Regard Phase 3, Randomized Trial of Ramucirumab in Patients with Metastatic Gastric or Gej Adenocarcinoma Following Progression on First-Line Chemotherapy

Abstract

Background: VEGF and VEGF receptor‐2 mediated signaling and angiogenesis contribute to gastric cancer pathogenesis. Ramucirumab (RAM; IMC‐1121B) is a human IgG1 monoclonal antibody targeting VEGFR‐2. We conducted a placebo‐controlled, double‐blind, phase III international trial to evaluate the safety and efficacy of RAM in pts with metastatic gastric or GEJ adenocarcinoma following progression on 1st‐line platinum‐ and/or fluoropyrimidine containing combination therapy. Methods: Pts were randomized 2:1 to receive RAM (8 mg/kg IV) or placebo (PL) every 2 weeks (wks) until disease progression, unacceptable toxicity, or death. Pts had disease progression within 4 months (m) after 1st‐line therapy for metastatic disease or within 6 m after adjuvant therapy. The primary endpoint was overall survival (OS). Secondary endpoints included progression‐free survival (PFS), 12‐wk PFS rate, overall response rate (ORR) and safety. Results: From 10/09 to 01/12, 355 pts were randomized (RAM: 238; PL: 117). Baseline characteristics were balanced between arms. RAM significantly reduced all‐cause mortality by 22% when compared to PL (Hazard Ratio [HR] for OS = 0.776; 95% CI, 0.603‐0.998; p = 0.0473). Median OS was 5.2 m for RAM and 3.8 m for PL. The OS and PFS benefit for RAM appeared consistent across subgroups and after adjustment for other prognostic factors (multivariate HR = 0.774; 95% CI, 0.605‐0.991). The HR for PFS was 0.483 (95% CI, 0.376‐0.620; p < 0.0001). Median PFS was 2.1 m for RAM and 1.3 m for PL. 12‐wk PFS was 40% for RAM and 16% for PL. ORR was 3.4% for RAM and 2.6% for PL. Disease control rate was 49% for RAM and 23% for PL (p < 0.0001).
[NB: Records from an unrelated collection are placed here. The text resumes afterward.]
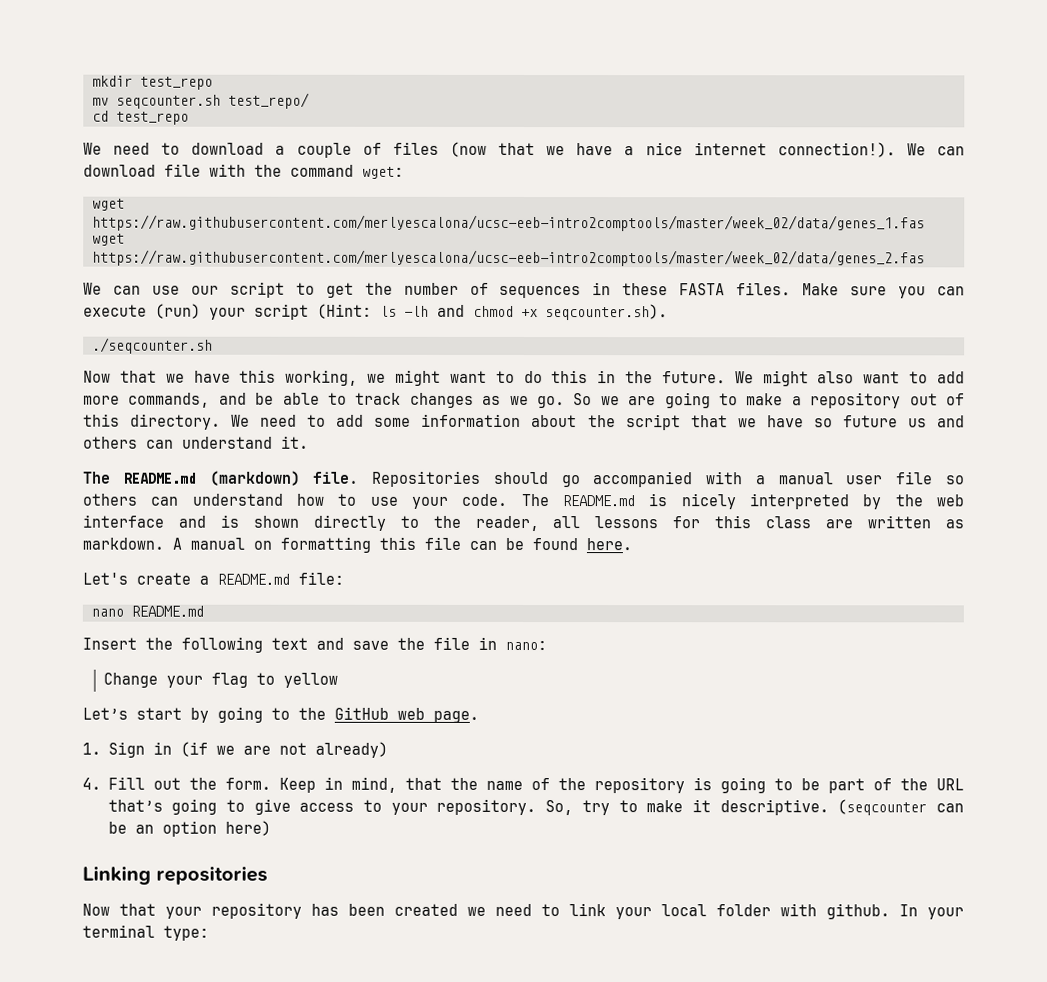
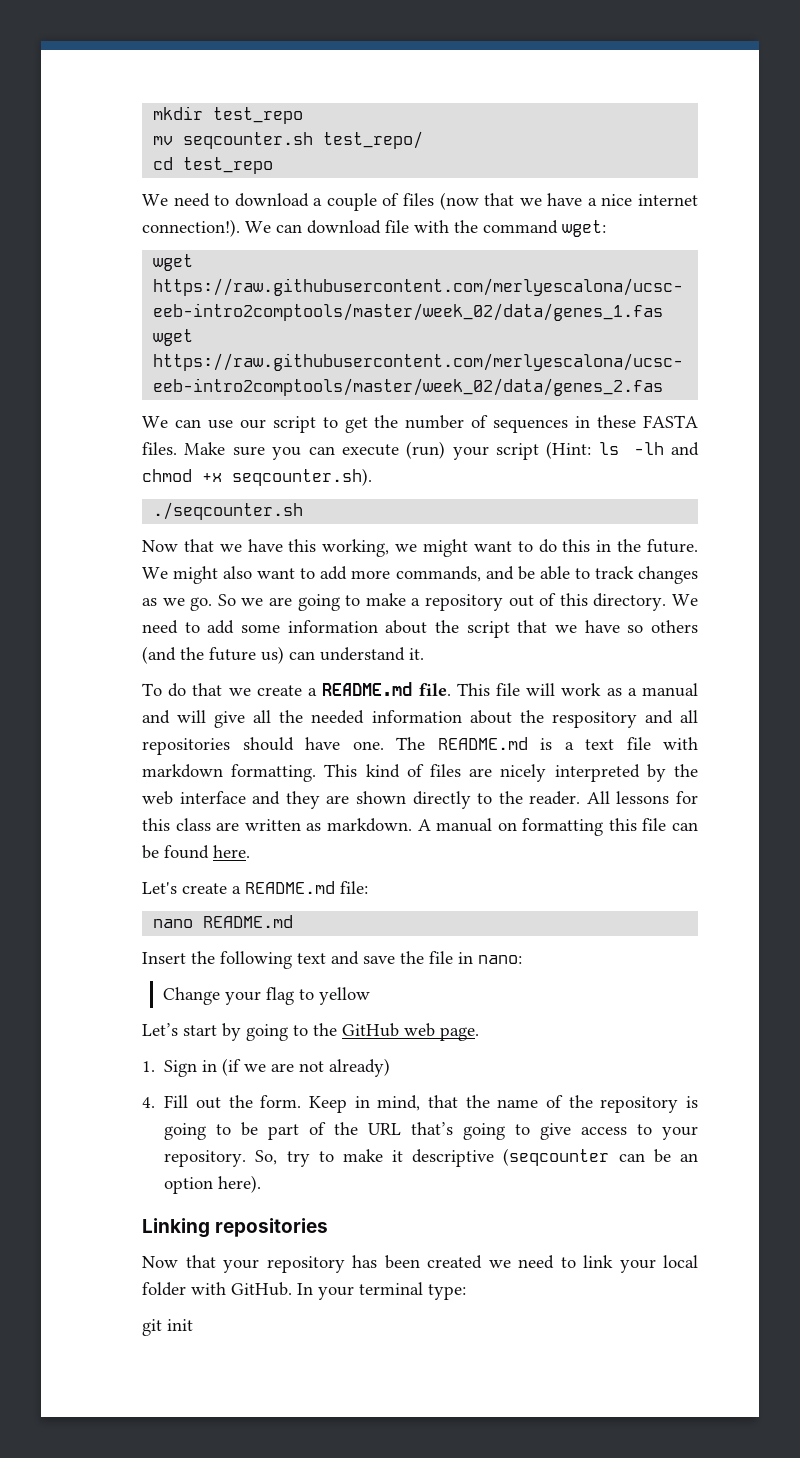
[842,415,965,428] [83,435,309,449] [83,470,965,488] [82,493,668,509] future us and others can understand it. // The README.md (markdown) file. Repositories should go accompanied with a manual user file so others can understand how to use your code. The README.md is -> [651,620,699,633] [142,646,424,664] [142,682,698,697] [142,710,698,728] [142,737,698,755] [142,764,493,782] others (and the future us) can understand it. // To do that we create a README.md file. This file will work as a manual and will give all the needed information about the respository and all repositories should have one. The README.md is a text file with markdown formatting. This kind of files are
[219,514,239,528] is -> [285,791,350,809] they are
[474,515,581,532] reader, all -> [529,791,610,805] reader. All
[719,799,829,816] descriptive. -> [412,1149,495,1167] descriptive
[224,820,271,836] here) -> [218,1175,262,1193] here).
[826,903,890,920] github. -> [231,1282,292,1296] GitHub.
(209, 933) none -> [142,1319,193,1336] // git init

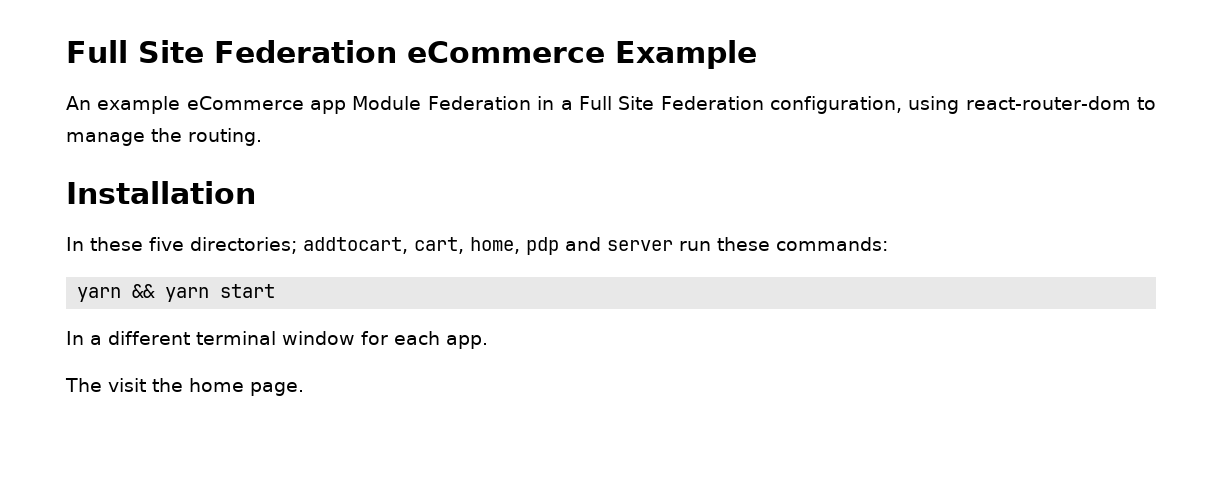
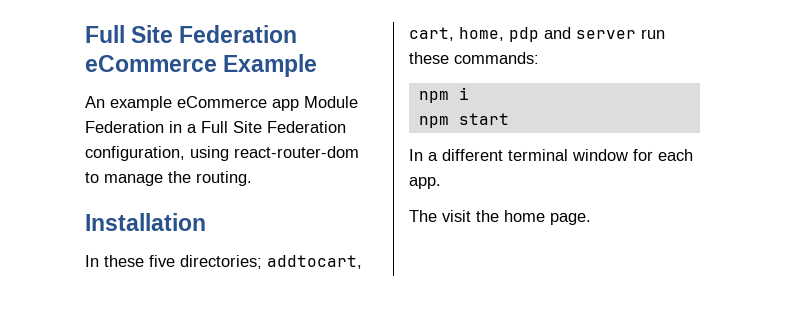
[77,284,210,302] yarn && yarn -> [418,87,469,103] [418,116,449,128] npm i // npm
Use of anti‐cancer therapy post‐study: 32% RAM; 39% PL. The most frequent grade ≥3 AEs were: hypertension (7.6% RAM; 2.6% PL), fatigue (6.4% RAM; 9.6% PL), anemia (6.4% RAM; 7.8% PL), abdominal pain (5.9% RAM; 2.6% PL), ascites (4.2% RAM; 4.3% PL), decreased appetite (3.4% RAM; 3.5% PL), bleeding (3.4% RAM; 2.6% PL), and hyponatremia (3.4% RAM; 0.9% PL). Conclusion: Ramucirumab significantly prolonged survival in pts with advanced gastric or GE junction adenocarcinoma following progression on first‐line therapy with an acceptable safety profile. These results confirm VEGFR‐2 as a viable therapeutic target in gastric cancer.